Di recente il Fondo Monetario Internazionale ha sottolineato questo aspetto con proiezioni sul taglio del Pil europeo in caso di interruzione dei flussi russi: per l’Italia, uno dei Paesi più colpiti dopo i Paesi centrali europei, si calcolavano impatti tra i 3,5 e i 5,5 punti percentuali di Pil in caso di approccio europeo frammentato e impatti tra 0,5 e 2 punti percentuali in caso di approccio europeo integrato. Ma gli Stati Membri saranno davvero in grado di condividere i sacrifici e gli impatti della crisi? Sarebbe una magnifica prova, ma qualche dubbio resta.

Anche l’Agenzia Internazionale dell’Energia (IEA) ha richiamato l’Europa ad azioni coordinate “essenziali per prevenire una crisi del gas peggiore”. Secondo l’Agenzia però un taglio totale del gas russo, anche in caso di riserve colme al 90%, non scongiurerebbe a febbraio e marzo grossi problemi di approvvigionamento.
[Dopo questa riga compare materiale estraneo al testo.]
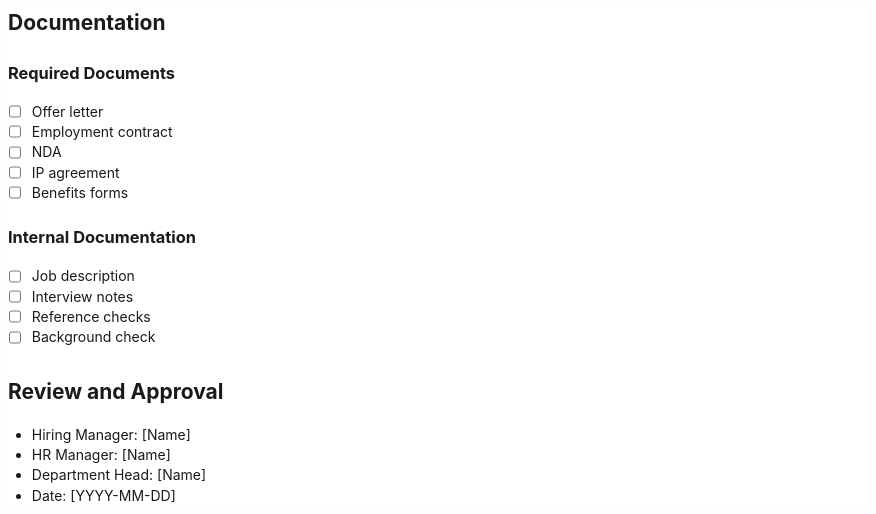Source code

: ## Documentation
### Required Documents
- [ ] Offer letter
- [ ] Employment contract
- [ ] NDA
- [ ] IP agreement
- [ ] Benefits forms

### Internal Documentation
- [ ] Job description
- [ ] Interview notes
- [ ] Reference checks
- [ ] Background check

## Review and Approval
- Hiring Manager: [Name]
- HR Manager: [Name]
- Department Head: [Name]
- Date: [YYYY-MM-DD] 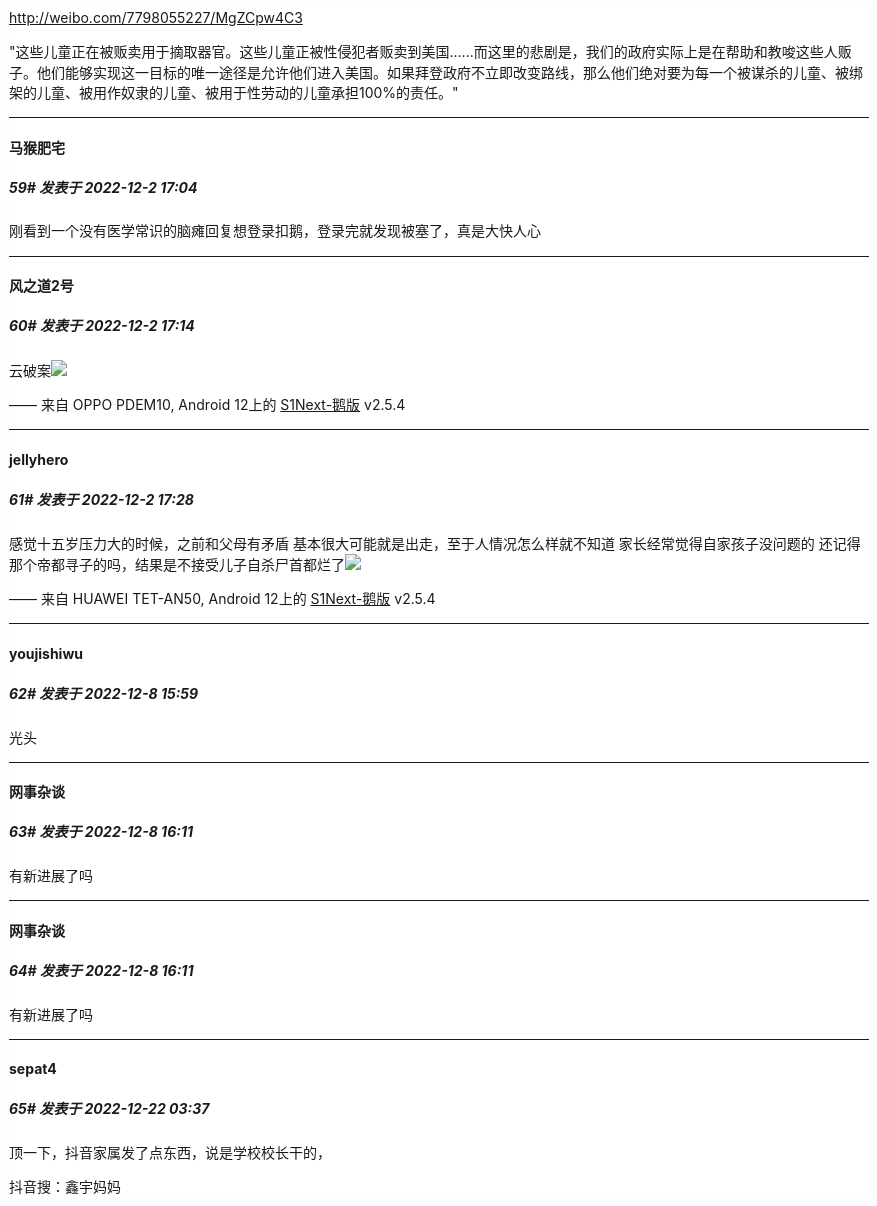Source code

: http://weibo.com/7798055227/MgZCpw4C3

"这些儿童正在被贩卖用于摘取器官。这些儿童正被性侵犯者贩卖到美国......而这里的悲剧是，我们的政府实际上是在帮助和教唆这些人贩子。他们能够实现这一目标的唯一途径是允许他们进入美国。如果拜登政府不立即改变路线，那么他们绝对要为每一个被谋杀的儿童、被绑架的儿童、被用作奴隶的儿童、被用于性劳动的儿童承担100%的责任。"

*****

####  马猴肥宅  
##### 59#       发表于 2022-12-2 17:04

刚看到一个没有医学常识的脑瘫回复想登录扣鹅，登录完就发现被塞了，真是大快人心

*****

####  风之道2号  
##### 60#       发表于 2022-12-2 17:14

云破案<img src="https://static.saraba1st.com/image/smiley/face2017/047.png" referrerpolicy="no-referrer">

—— 来自 OPPO PDEM10, Android 12上的 [S1Next-鹅版](https://github.com/ykrank/S1-Next/releases) v2.5.4



*****

####  jellyhero  
##### 61#       发表于 2022-12-2 17:28

感觉十五岁压力大的时候，之前和父母有矛盾
基本很大可能就是出走，至于人情况怎么样就不知道
家长经常觉得自家孩子没问题的
还记得那个帝都寻子的吗，结果是不接受儿子自杀尸首都烂了<img src="https://static.saraba1st.com/image/smiley/face2017/002.png" referrerpolicy="no-referrer">

—— 来自 HUAWEI TET-AN50, Android 12上的 [S1Next-鹅版](https://github.com/ykrank/S1-Next/releases) v2.5.4

*****

####  youjishiwu  
##### 62#       发表于 2022-12-8 15:59

光头



*****

####  网事杂谈  
##### 63#       发表于 2022-12-8 16:11

有新进展了吗

*****

####  网事杂谈  
##### 64#       发表于 2022-12-8 16:11

有新进展了吗

*****

####  sepat4  
##### 65#       发表于 2022-12-22 03:37

顶一下，抖音家属发了点东西，说是学校校长干的，

抖音搜：鑫宇妈妈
Il Financial Times ha consultato una bozza nella quale sarebbero standardizzati solo i tagli facoltativi, mentre per quelli obbligatori si dovrebbe tenere conto di tanti fattori diversi, dalla dipendenza dal gas russo al livello delle scorte. Un minimo di 5 stati europei potrebbe lanciare un allarme comune che farebbe scattare i limiti obbligatori. Senza un accordo condiviso però sembra improbabile che questi meccanismi, per quanto razionali, possano essere attivati e gestiti efficacemente.